* _Records provided_:
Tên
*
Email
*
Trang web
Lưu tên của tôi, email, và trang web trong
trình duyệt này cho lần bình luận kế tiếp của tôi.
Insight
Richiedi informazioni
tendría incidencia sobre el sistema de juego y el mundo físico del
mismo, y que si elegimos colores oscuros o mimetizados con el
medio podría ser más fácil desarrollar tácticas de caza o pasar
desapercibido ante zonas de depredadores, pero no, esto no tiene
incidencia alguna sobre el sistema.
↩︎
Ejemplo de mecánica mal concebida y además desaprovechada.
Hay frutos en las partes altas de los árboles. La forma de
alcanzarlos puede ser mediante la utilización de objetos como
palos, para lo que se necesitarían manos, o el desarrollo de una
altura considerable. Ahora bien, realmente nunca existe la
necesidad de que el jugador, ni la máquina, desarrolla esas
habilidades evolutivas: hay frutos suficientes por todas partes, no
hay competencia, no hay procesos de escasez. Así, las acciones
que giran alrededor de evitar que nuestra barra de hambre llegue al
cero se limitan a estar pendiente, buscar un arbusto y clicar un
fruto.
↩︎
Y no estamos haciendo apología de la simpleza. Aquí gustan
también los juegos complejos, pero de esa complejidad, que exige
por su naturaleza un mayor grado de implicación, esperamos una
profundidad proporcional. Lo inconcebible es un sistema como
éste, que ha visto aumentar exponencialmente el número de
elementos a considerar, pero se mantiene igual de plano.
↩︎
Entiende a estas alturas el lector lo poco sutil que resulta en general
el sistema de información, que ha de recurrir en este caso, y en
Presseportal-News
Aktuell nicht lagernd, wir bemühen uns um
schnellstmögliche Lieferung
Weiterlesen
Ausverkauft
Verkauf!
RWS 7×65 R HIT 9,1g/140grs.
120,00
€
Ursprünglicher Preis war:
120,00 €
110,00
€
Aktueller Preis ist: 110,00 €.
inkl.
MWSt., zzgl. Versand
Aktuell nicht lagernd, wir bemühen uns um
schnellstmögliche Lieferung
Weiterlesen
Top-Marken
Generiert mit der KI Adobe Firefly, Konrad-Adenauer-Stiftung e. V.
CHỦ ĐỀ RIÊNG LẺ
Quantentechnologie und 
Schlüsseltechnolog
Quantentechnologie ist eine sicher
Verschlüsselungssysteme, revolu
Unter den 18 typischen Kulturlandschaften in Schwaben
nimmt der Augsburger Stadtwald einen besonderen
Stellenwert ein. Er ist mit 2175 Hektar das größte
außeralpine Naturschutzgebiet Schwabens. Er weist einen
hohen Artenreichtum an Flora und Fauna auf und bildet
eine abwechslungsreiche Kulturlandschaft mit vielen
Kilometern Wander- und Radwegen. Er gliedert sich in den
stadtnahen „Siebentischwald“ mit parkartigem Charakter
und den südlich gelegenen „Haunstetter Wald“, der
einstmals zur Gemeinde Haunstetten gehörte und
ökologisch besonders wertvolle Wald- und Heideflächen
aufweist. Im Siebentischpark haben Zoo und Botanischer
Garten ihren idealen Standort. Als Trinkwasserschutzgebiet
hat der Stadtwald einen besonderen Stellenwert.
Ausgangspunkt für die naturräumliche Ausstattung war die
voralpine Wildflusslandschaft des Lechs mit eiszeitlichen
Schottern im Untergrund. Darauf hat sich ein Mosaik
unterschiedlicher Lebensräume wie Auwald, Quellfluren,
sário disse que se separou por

* _Task directions_: Quote every line of the records above, from the first down to the one holding "mismo, y que", exactly as written.

* _Output of the exercise_:
Tên
*
Email
*
Trang web
Lưu tên của tôi, email, và trang web trong
trình duyệt này cho lần bình luận kế tiếp của tôi.
Insight
Richiedi informazioni
tendría incidencia sobre el sistema de juego y el mundo físico del
mismo, y que si elegimos colores oscuros o mimetizados con el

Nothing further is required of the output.